Dije al principio que era una película bella, y lo mantengo. No solo visualmente. También en la ternura que se cuela en lo cotidiano: el abuelo acariciando al niño, la abuela que sonríe al ver los hoyuelos de la nuera, como la madre trata al niño y le responde que aunque uno muera, no desaparece. 

Hay belleza en cómo los personajes se rozan sin decirlo y en cómo se evitan sin odiarse. En esa forma de estar juntos desde el desacuerdo y la memoria, como si los cuerpos supieran lo que las palabras no alcanzan, que a veces lo único que se puede hacer es quedarse. 

Esos momentos que parecen menores es donde la película encuentra su forma más profunda de amor. No el que repara el dolor, sino el que lo vuelve habitable. Como el Preludio. 

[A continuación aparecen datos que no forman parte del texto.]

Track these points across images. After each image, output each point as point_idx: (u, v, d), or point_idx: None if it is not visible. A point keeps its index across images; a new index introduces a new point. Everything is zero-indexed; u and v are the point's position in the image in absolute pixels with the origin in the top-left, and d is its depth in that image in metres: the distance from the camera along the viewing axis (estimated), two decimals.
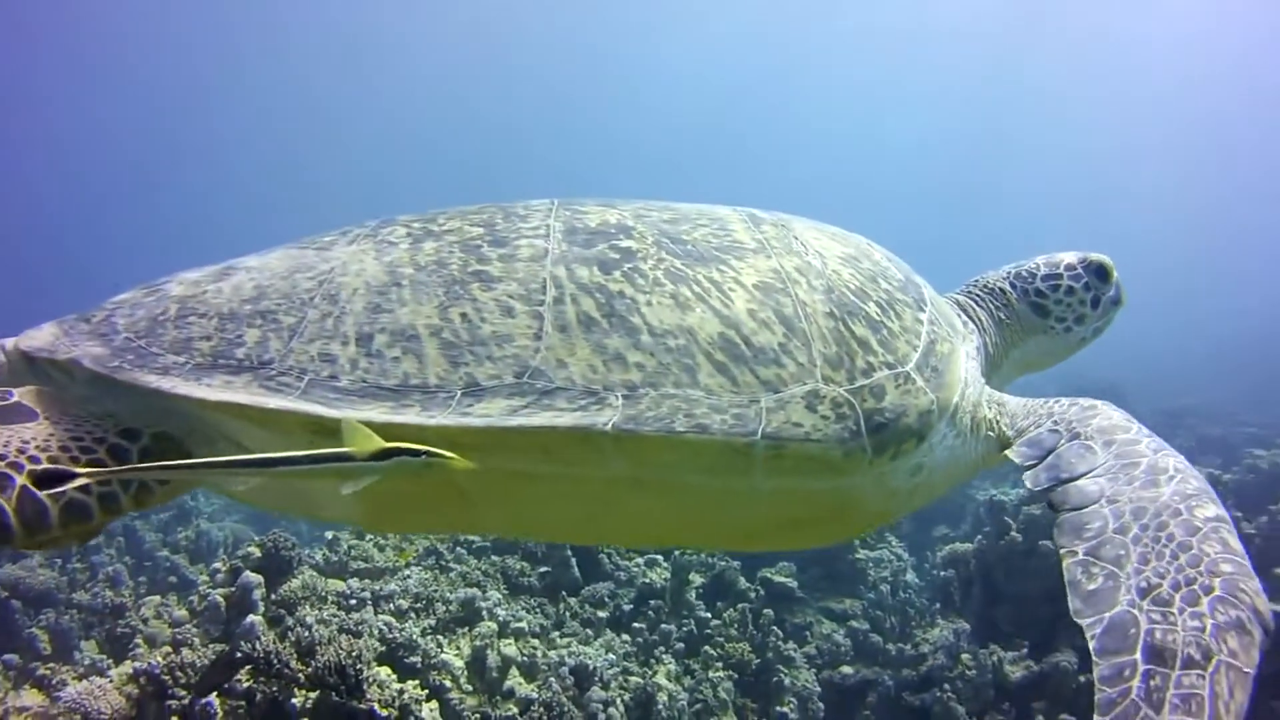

Kierkegaard escribió también: “La esperanza es un vestido nuevo, la remembranza un vestido viejo, la repetición es el vestido eterno”. En Still Walking la repetición no es rutina vacía, es una forma de sostenerse. Quizás por eso el Clave, para mí ya de Anna Magdalena Bach, sigue sonando. 

Porque no busca cerrar, sino volver. Y en esa vuelta, como en la película, algo se transforma. 

Porque no toda repetición es prisión. Algunas, como en el Preludio, como en la casa, como en el duelo y en el amor, son formas de salvación.